*** Opening Data extracts ***

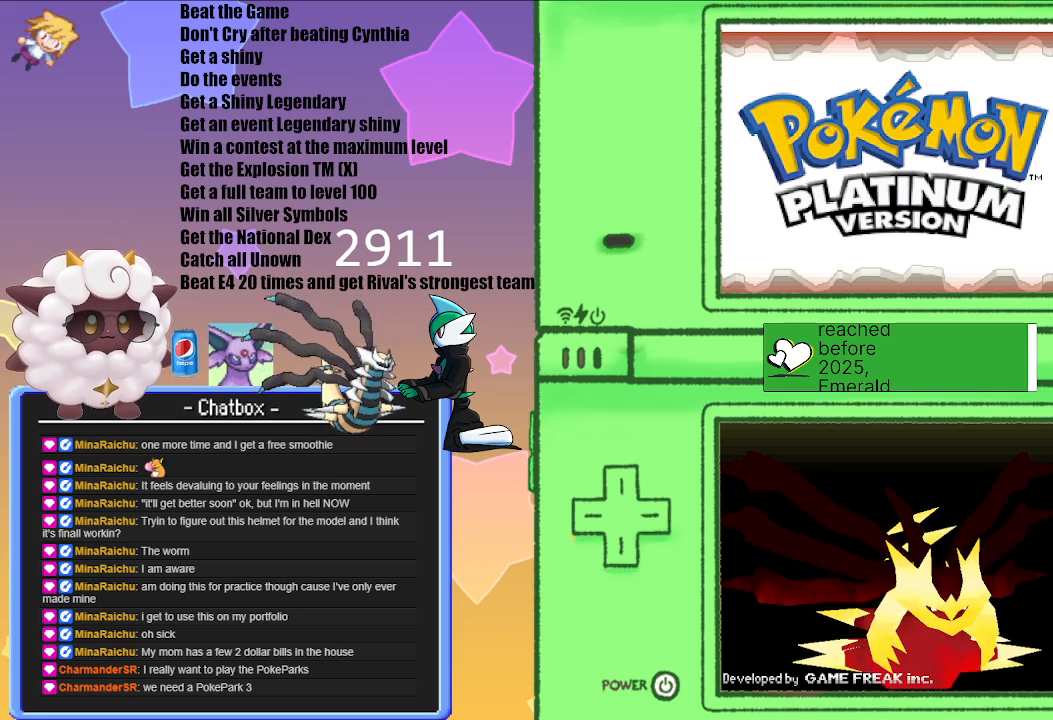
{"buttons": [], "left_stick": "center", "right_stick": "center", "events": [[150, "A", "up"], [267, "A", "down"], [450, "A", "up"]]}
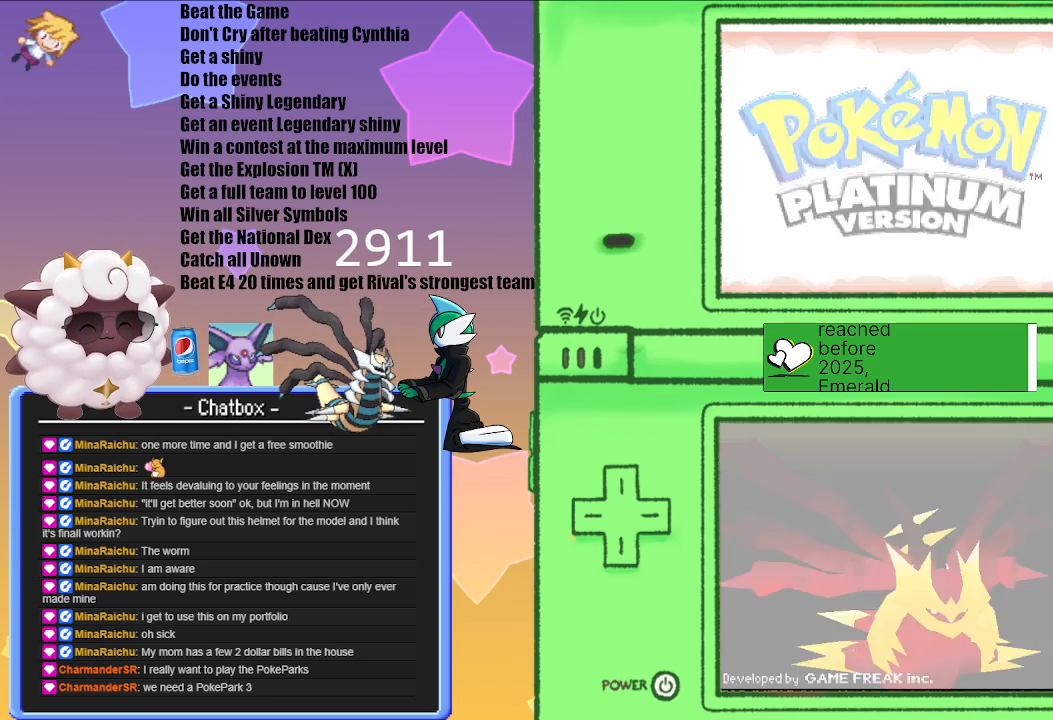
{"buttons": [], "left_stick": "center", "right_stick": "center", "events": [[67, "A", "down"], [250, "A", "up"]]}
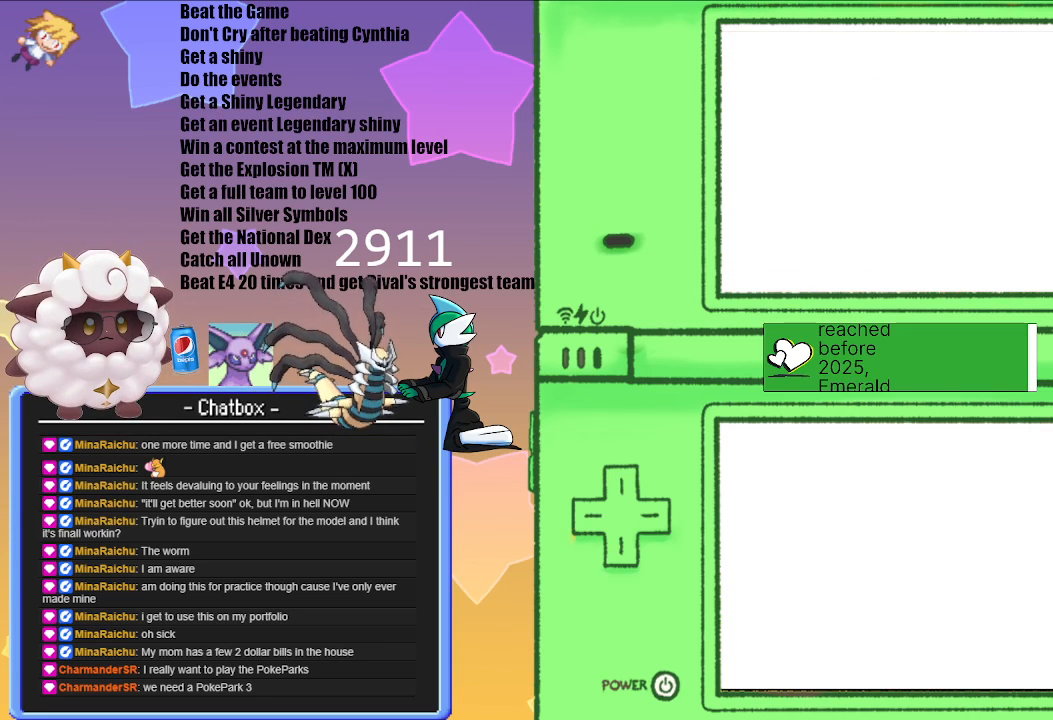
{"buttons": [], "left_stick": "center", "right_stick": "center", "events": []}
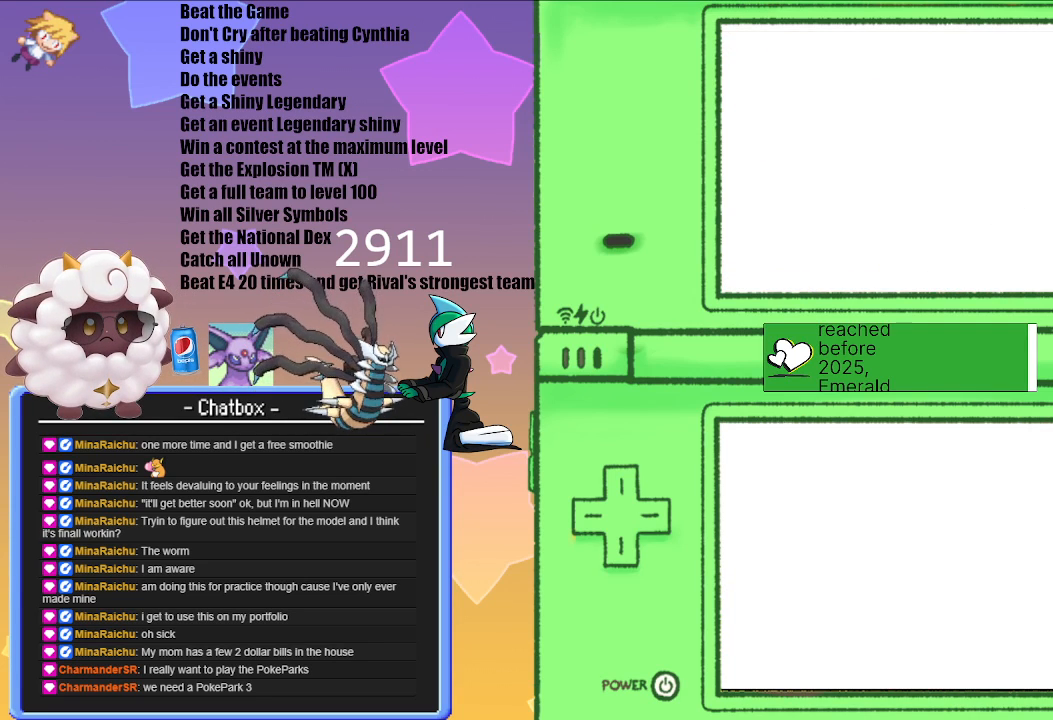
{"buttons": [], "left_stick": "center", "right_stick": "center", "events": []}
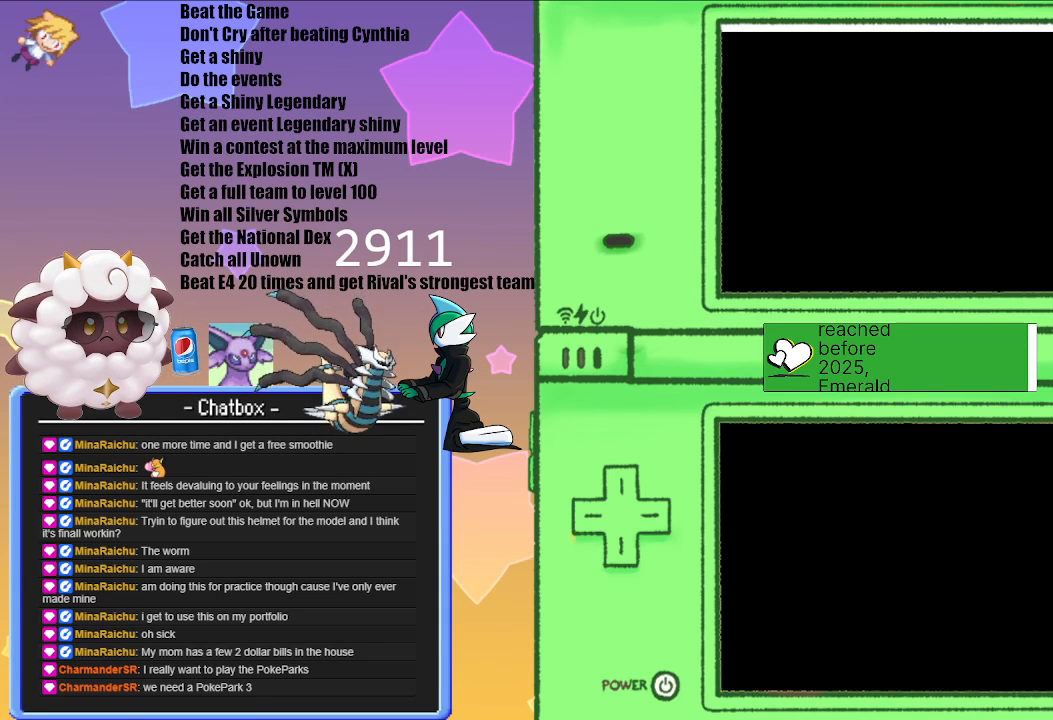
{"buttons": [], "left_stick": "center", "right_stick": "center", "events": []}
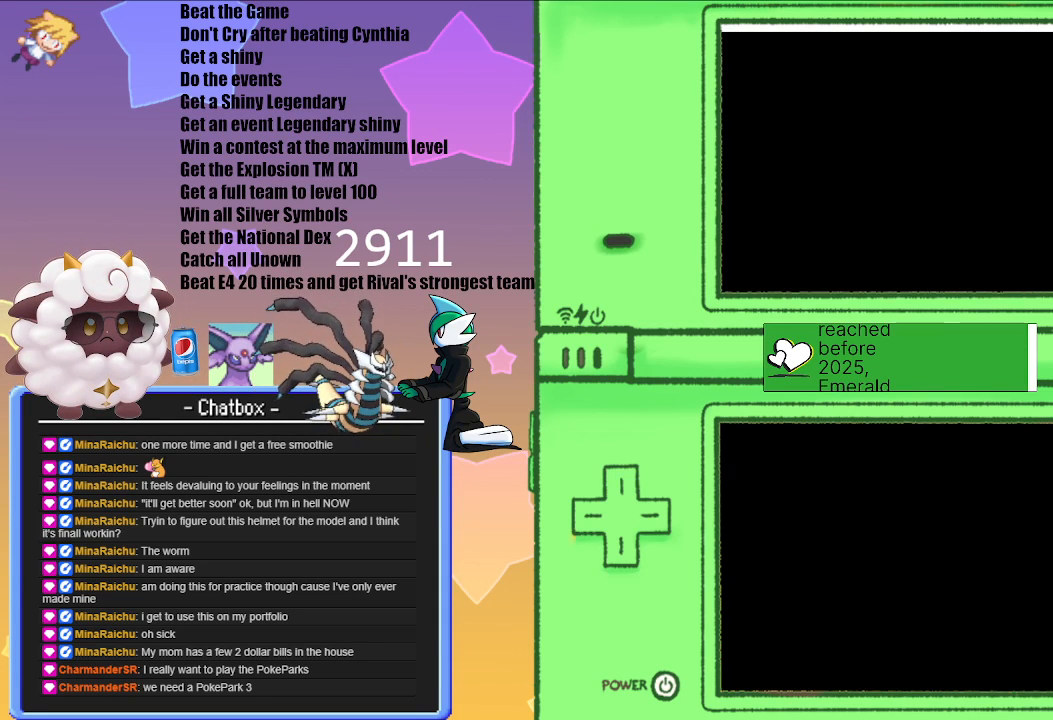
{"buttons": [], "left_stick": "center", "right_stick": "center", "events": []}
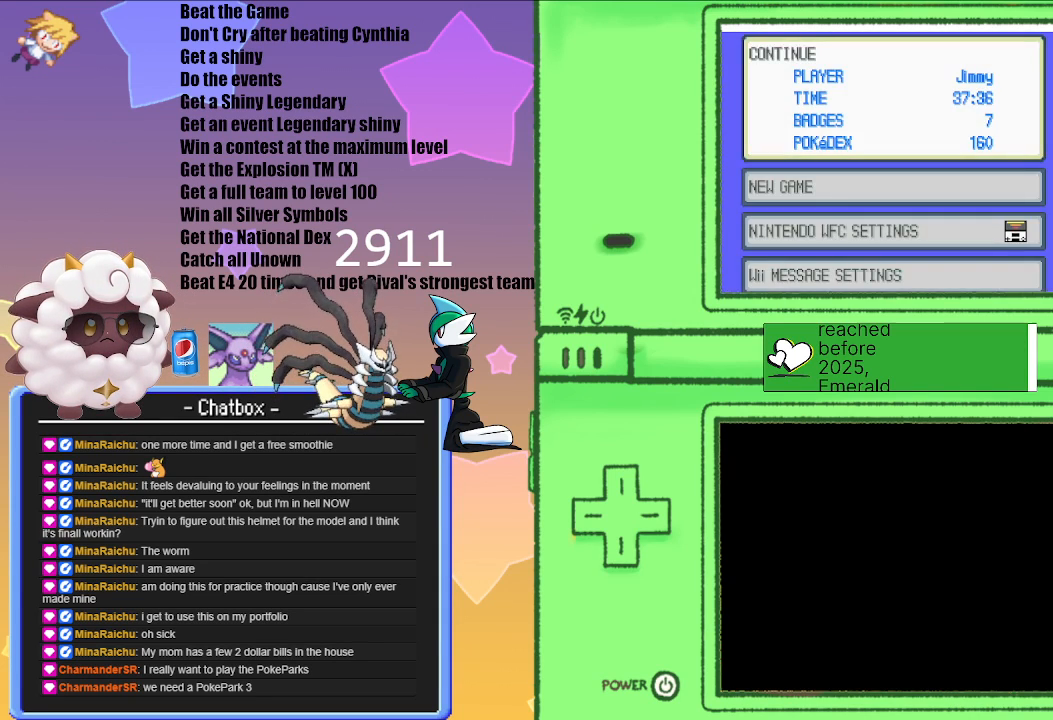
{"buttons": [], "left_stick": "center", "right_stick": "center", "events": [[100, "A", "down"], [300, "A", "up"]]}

*** Closing Data extracts ***

What is needed:
Each of the lines above should be transcribed exactly; no image is to be copied.

Answer to this task:
{"buttons": [], "left_stick": "center", "right_stick": "center", "events": [[150, "A", "up"], [267, "A", "down"], [450, "A", "up"]]}
{"buttons": [], "left_stick": "center", "right_stick": "center", "events": [[67, "A", "down"], [250, "A", "up"]]}
{"buttons": [], "left_stick": "center", "right_stick": "center", "events": []}
{"buttons": [], "left_stick": "center", "right_stick": "center", "events": []}
{"buttons": [], "left_stick": "center", "right_stick": "center", "events": []}
{"buttons": [], "left_stick": "center", "right_stick": "center", "events": []}
{"buttons": [], "left_stick": "center", "right_stick": "center", "events": [[100, "A", "down"], [300, "A", "up"]]}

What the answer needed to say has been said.